Simon Laws QC, prosecuting, said: “His early fascination with computers has led the defendant to these crimes. He used his computer skills to perpetrate bomb hoaxes in America, Canada and the UK and made his identification extremely difficult, and he revelled in his ability to evade capture.”

Laws said Dowling used fake Twitter and email accounts and text-to-speech software to hide his identity from law enforcement officials.

In five days in January and February 2016 he made 75 bomb hoax calls to schools across England. He let it be known to students that he could be paid in a cryptocurrency to disrupt their schools – though it is not known if anyone did commission him to carry out any of the hoaxes.

Calls to the Super Bowl in 2015 and the Palace of Westminster were not taken seriously and no evacuations took place.

The court was told Dowling’s motives appeared to be mixed. Laws said: “In messages online, the US offences were [concerned] with punishing the US government and law enforcement agencies for what he saw as their criminality and corruption and/or an apparent grievance about the Ebola virus.

“In the UK there is an attempt to get money out of it by offering to close schools for pupils in return for payment. Some of the offences were motivated by racism.”

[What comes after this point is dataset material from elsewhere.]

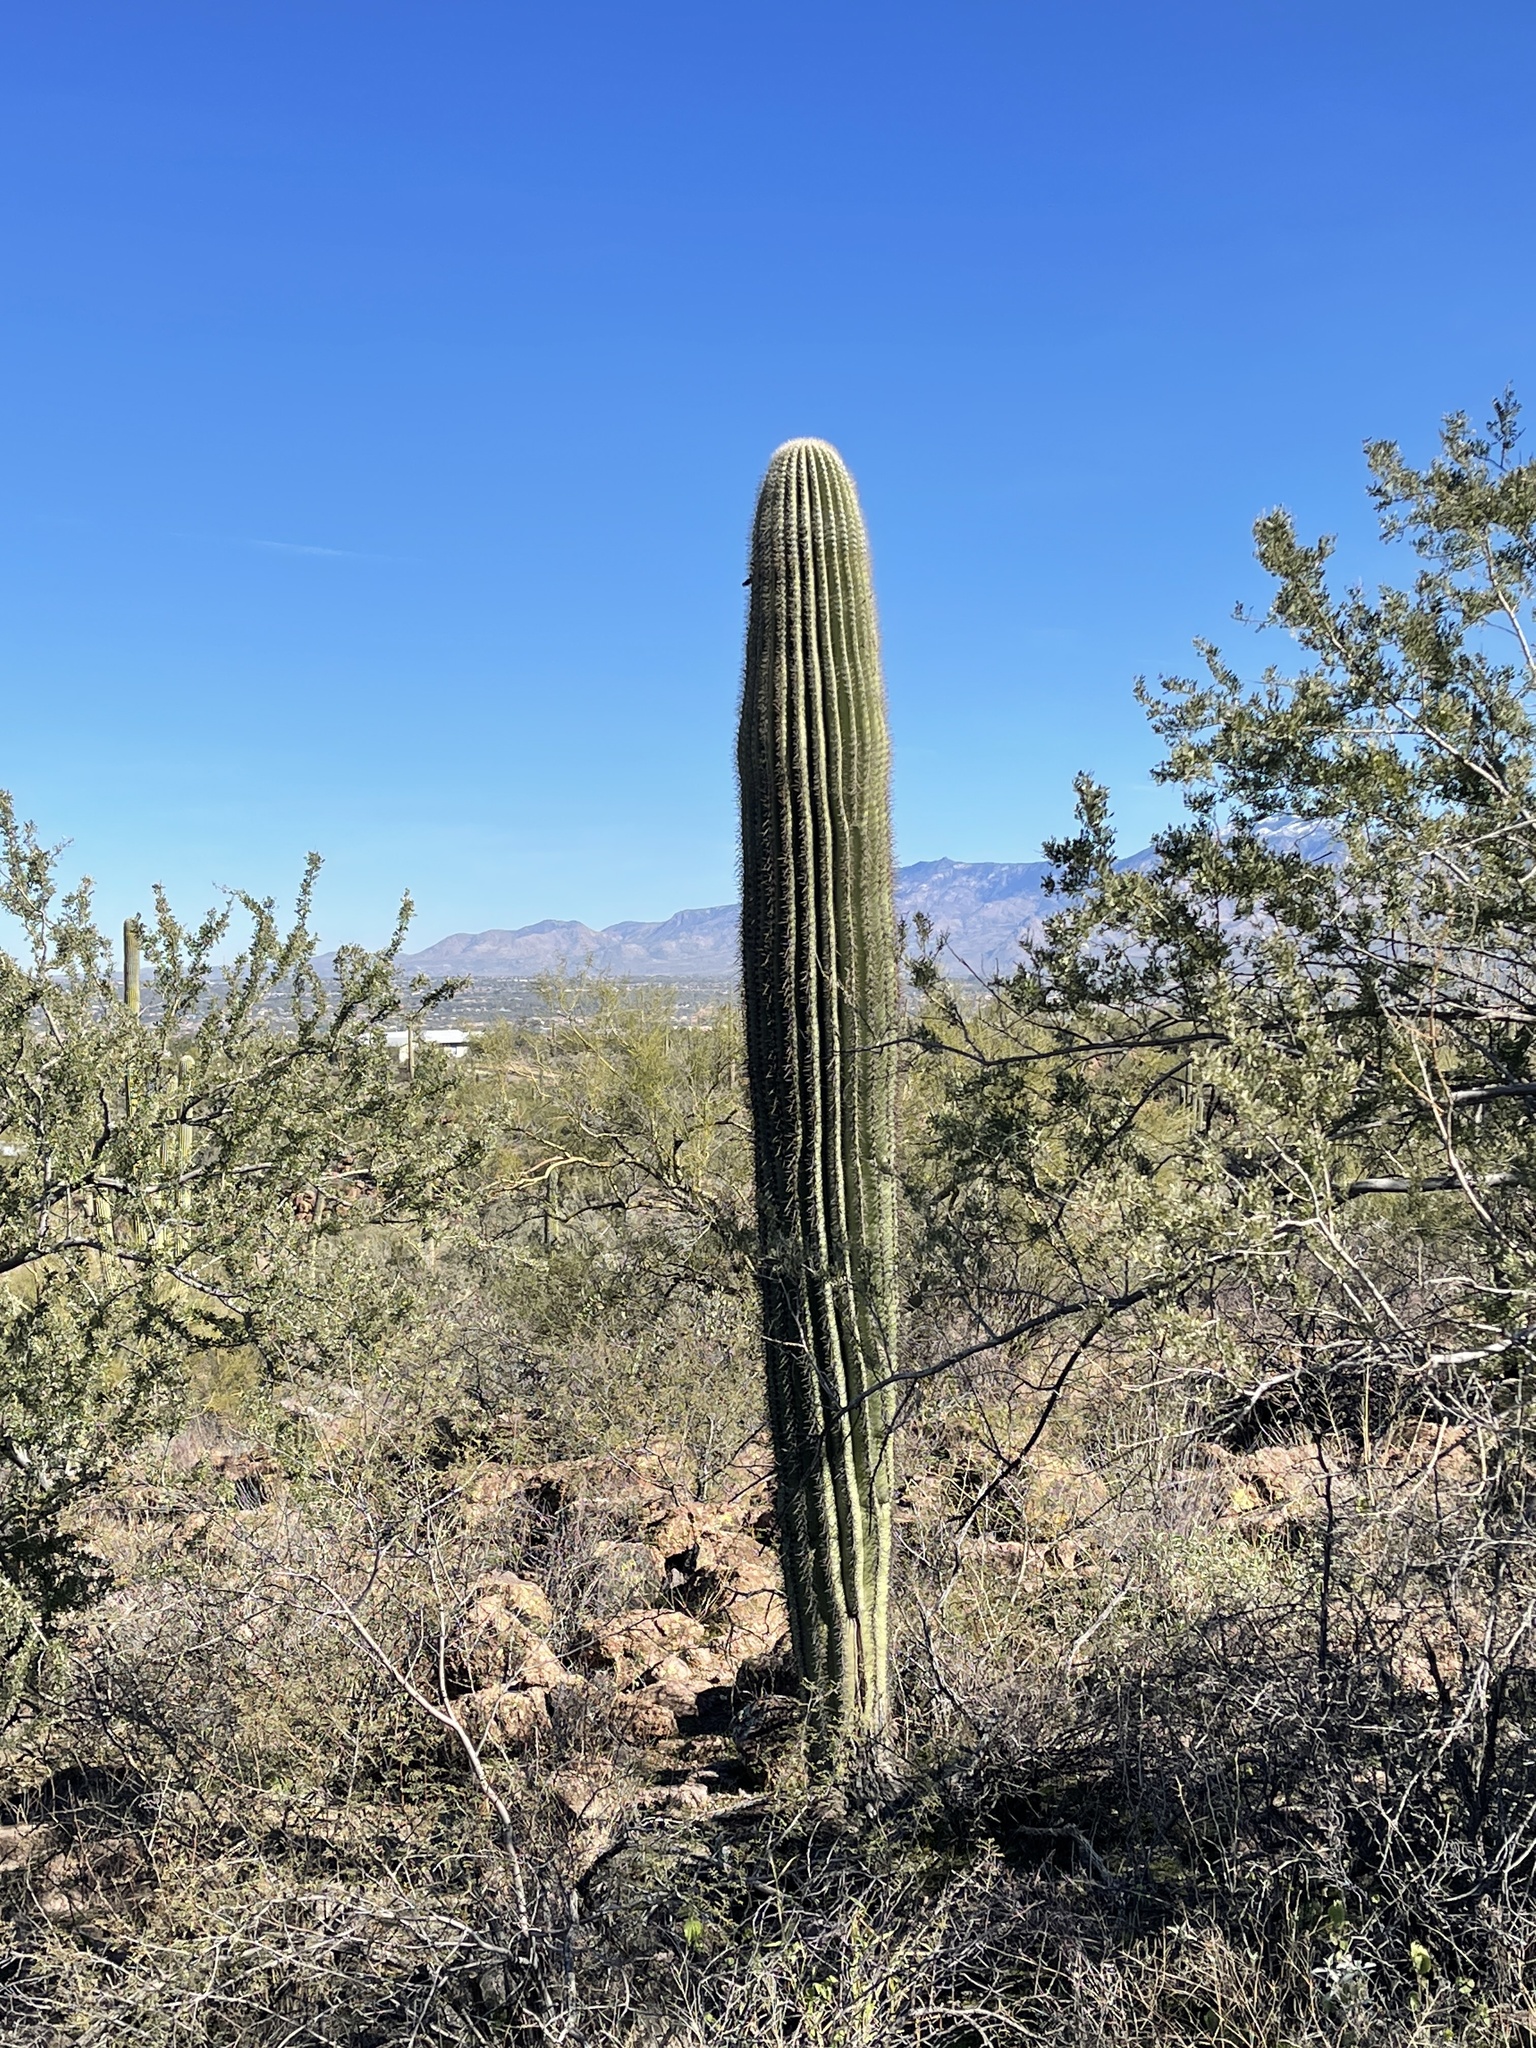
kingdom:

Dowling was caught after being linked to an online group called Evacuation Squad, which was responsible for a campaign of bomb threats across the world in 2016 – including in Australia, Finland, Japan and South Africa.

Richard Smith QC, defending, said Dowling was naive and did not appreciate the consequences of what he was doing. Dowling admitted 31 charges relating to 107 offences.